3) You can lose your bitcoins or someone can steal them. You can also lose your dollar bills or have them stolen from you on any street corner.
4) There is no federal insurance on bitcoin accounts. Remember that what that FDIC insurance is guarding you against is rogue bankers making off with your money, which has obviously happened enough (google “savings and loan crisis 1980s” – this is when nearly half the nation’s savings and loan associations went bankrupt and the FSLIC became insolvent and required a government bailout) that it’s been a necessary component of banking. With bitcoin, one can be perfectly safe with common security measures such as cold storage and encrypted paper wallets, and there are services that will insure the value of holding those pieces of paper in a vault.
5) Bitcoin has been used in crimes. The CFPB didn’t mention Silk Road or the potential for money laundering, probably because they’re both outside its jurisdiction, but they toted out a 2011 scheme where a Texas man bought 700,000 bitcoins at $6 apiece and then spent much of the money in a Ponzi scheme. Had he simply held onto the coins, they’d be worth nearly 100x what they were when he bought them. It goes without saying that one can use anything from pork bellies to potato chips in a Ponzi scheme, but that doesn’t make them risky by that fact alone.
As Congressman Jared Polis noted earlier this year in his satirical call for banning the dollar bill, in response to Senator Joe Manchin’s banning of bitcoin, the U.S. dollar is not exactly clean on the criteria summoned up in most of these damnations:
Dollar bills are present in nearly all major drug busts in the United States and many abroad.
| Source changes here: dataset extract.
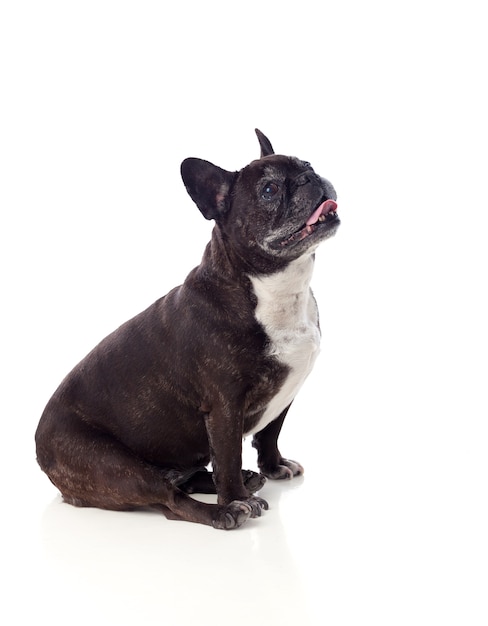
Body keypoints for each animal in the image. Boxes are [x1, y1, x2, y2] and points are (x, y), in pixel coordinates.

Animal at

According to the U.S. Department of Justice study, “Crime in the United States,” more than $1 billion in cash was stolen in 2012, of which less than 3% was recovered. The United States’ Dollar was present by the truck load in Saddam Hussein’s compound, by the carload when Noriega was arrested for drug trafficking, and by the suitcase full in the Watergate case.
We’ve moved past early attempts to radically censor the Internet. We’ve moved past having state officials looking for pedophiles in every MySpace user profile. Let’s accept the fact that bitcoin and digital currency is here to stay and spend our time keeping as much of the innovation for this potential trillion-dollar innovation in the U.S. as we can, instead of ceding our community’s advancements to friendlier jurisdictions from London to Singapore, from Andorra to the Isle of Man.